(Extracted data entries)
--- --- ---
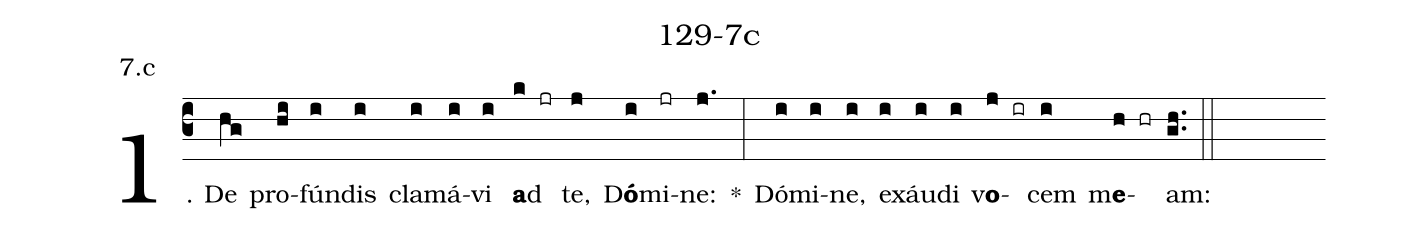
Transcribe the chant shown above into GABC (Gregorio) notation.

name: 129-7c;
annotation: 7.c;
%%
(c3)1. De(hg) pro(hi)fún(i)dis(i) cla(i)má(i)vi(i) <b>a</b>d(k jr) te,(j) D<b>ó</b>(i)mi(jr)ne:(j.) *(:) Dó(i)mi(i)ne,(i) ex(i)áu(i)di(i) v<b>o</b>(j ir)cem(i) m<b>e</b>(h hr)am:(gh..) (::)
--- --- ---
* Goal *
Please count how many lines in the entries above contain the string "Gregorio", treating uppercase and lowercase as different, and reply with that number alone.

* Response for this exercise *
1